The ones they couldn't afford to let go. People like Shelley they could release after a few days, but not Nelson Dixon or the city comptroller. Not the ones with access to accounts they could loot forever.
Shad looked down at the joker guard and felt certainty filling him like a swarm of buzzing photons. He'd hidden himself away, turned himself into other people. No Dice,
Wall Walker, Simon, other phantoms of his imagination or of the street. All dealing with penny-ante shit. Now he was himself again, working on something worthy of his time. Readiness filled him like a welcome draft of springwater.

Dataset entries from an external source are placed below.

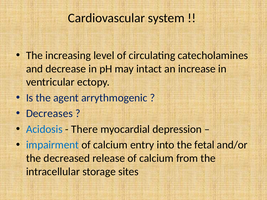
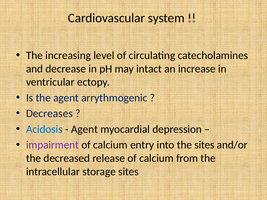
There at (84, 129): There -> Agent
impairment colour: blue -> purple
the fetal: fetal -> sites
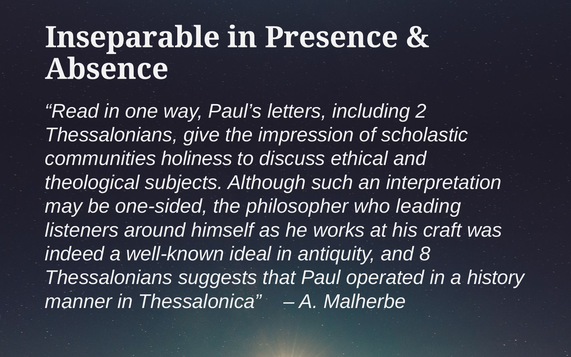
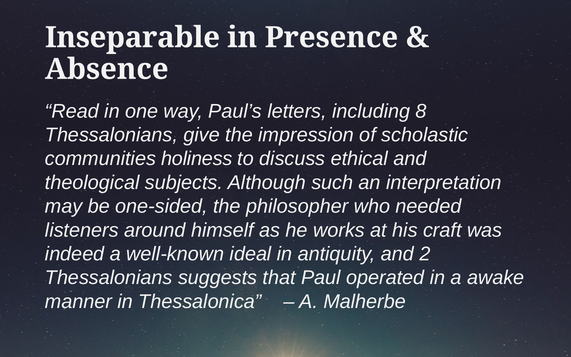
2: 2 -> 8
leading: leading -> needed
8: 8 -> 2
history: history -> awake
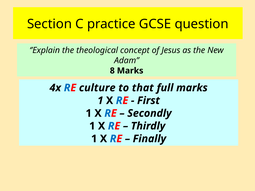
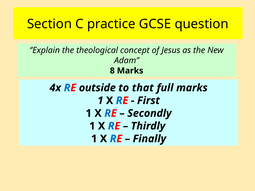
culture: culture -> outside
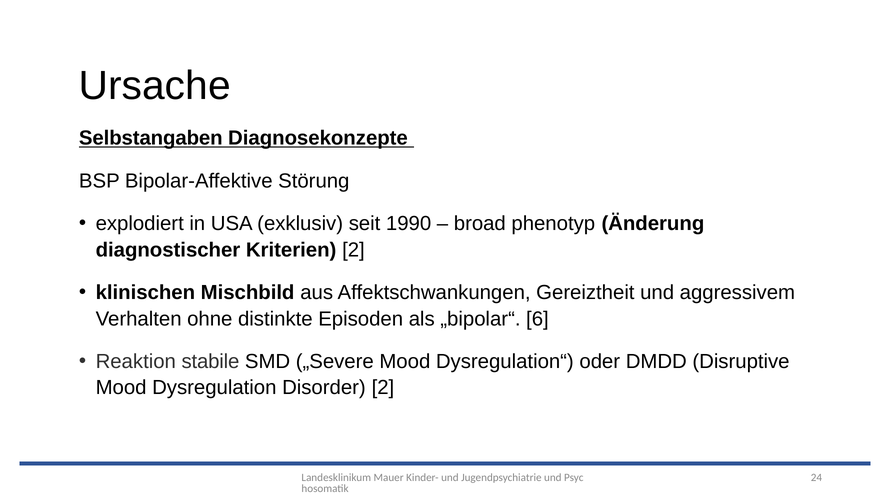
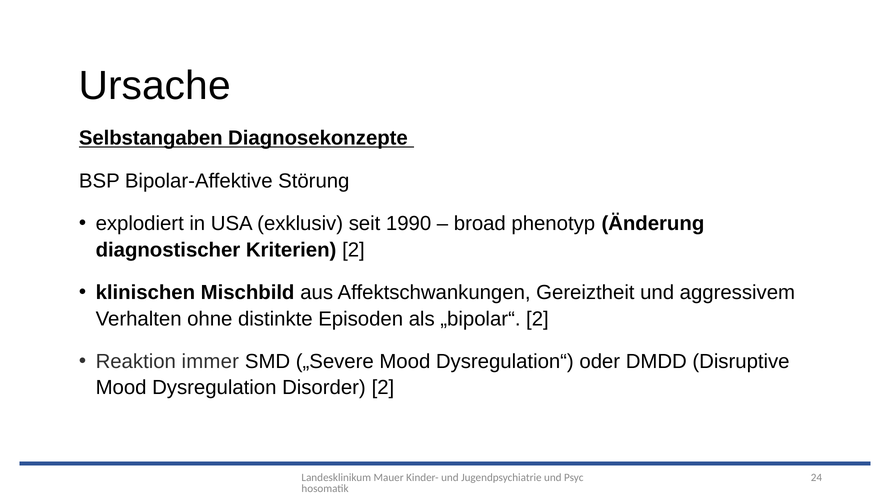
„bipolar“ 6: 6 -> 2
stabile: stabile -> immer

Photons dopplered along his nerves at the speed of light. The joker guard was right below him. Shad dropped from the ceiling, turned himself upright in air, and landed just behind the guard. The wire mesh boomed. One hand twitched the hood off the joker's head and jerked him backward, the other drove a palm heel into the joker's mastoid. There was a nasty sound of bone caving in. The joker fell onto the mesh with a crash like a falling tree. Shad didn't figure he was dead, but of course skull fractures were unpredictable. And Shad was already on his way to the other guard.
The elephant man had come awake and was staring at Shad, blinking hard, shading his eyes against the glaring light and trying to make out what had just happened in the boiling cloud of darkness that had dropped atop his cages. It was far too late to do anything by the time he realized that the cloud of darkness was heading for him.
The cape crackled in Shad's ears as he sprang off the tiger cages and landed on the joker's chest with both booted feet. The chair went over backwards, and both Shad and the joker spilled to the floor. Shad rose to his feet and considered his handiwork. The elephant man was flat out of the picture, half his ribs broken, blood oozing from a scalp wound where the back of his head had hit the floor.
"Hey! Hey! Let me out!" The voice boomed in the huge room. Apparently one of the captives had noticed that his guard had been flattened right over his head.